***** Data *****

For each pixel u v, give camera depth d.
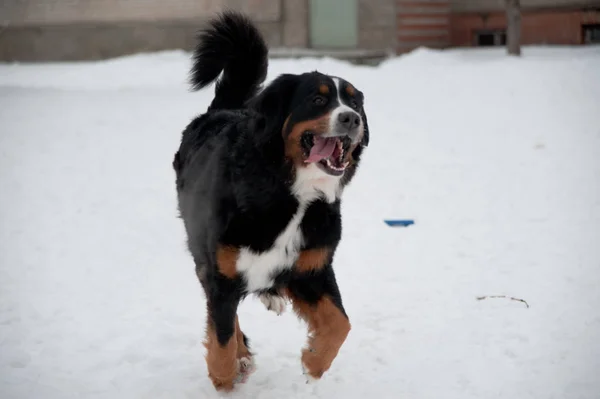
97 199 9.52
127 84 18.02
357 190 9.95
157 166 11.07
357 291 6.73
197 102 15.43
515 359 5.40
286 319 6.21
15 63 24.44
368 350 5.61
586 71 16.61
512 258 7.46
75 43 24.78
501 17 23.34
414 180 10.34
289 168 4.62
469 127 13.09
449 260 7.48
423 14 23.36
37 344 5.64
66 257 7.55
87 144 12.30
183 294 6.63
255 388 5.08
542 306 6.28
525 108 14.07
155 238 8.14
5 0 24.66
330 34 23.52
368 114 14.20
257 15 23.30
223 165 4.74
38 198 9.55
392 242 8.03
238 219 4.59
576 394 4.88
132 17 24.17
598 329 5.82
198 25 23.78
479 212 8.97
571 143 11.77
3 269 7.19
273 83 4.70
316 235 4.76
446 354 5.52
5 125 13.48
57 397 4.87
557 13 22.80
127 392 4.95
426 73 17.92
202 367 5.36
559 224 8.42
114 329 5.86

*****

• How to complete this task: Extract, exactly, the lines above that begin at the line containing "127 84 18.02" and end at the final line of the records; add no other text.

• Task response:
127 84 18.02
357 190 9.95
157 166 11.07
357 291 6.73
197 102 15.43
515 359 5.40
286 319 6.21
15 63 24.44
368 350 5.61
586 71 16.61
512 258 7.46
75 43 24.78
501 17 23.34
414 180 10.34
289 168 4.62
469 127 13.09
449 260 7.48
423 14 23.36
37 344 5.64
66 257 7.55
87 144 12.30
183 294 6.63
255 388 5.08
542 306 6.28
525 108 14.07
155 238 8.14
5 0 24.66
330 34 23.52
368 114 14.20
257 15 23.30
223 165 4.74
38 198 9.55
392 242 8.03
238 219 4.59
576 394 4.88
132 17 24.17
598 329 5.82
198 25 23.78
479 212 8.97
571 143 11.77
3 269 7.19
273 83 4.70
316 235 4.76
446 354 5.52
5 125 13.48
57 397 4.87
557 13 22.80
127 392 4.95
426 73 17.92
202 367 5.36
559 224 8.42
114 329 5.86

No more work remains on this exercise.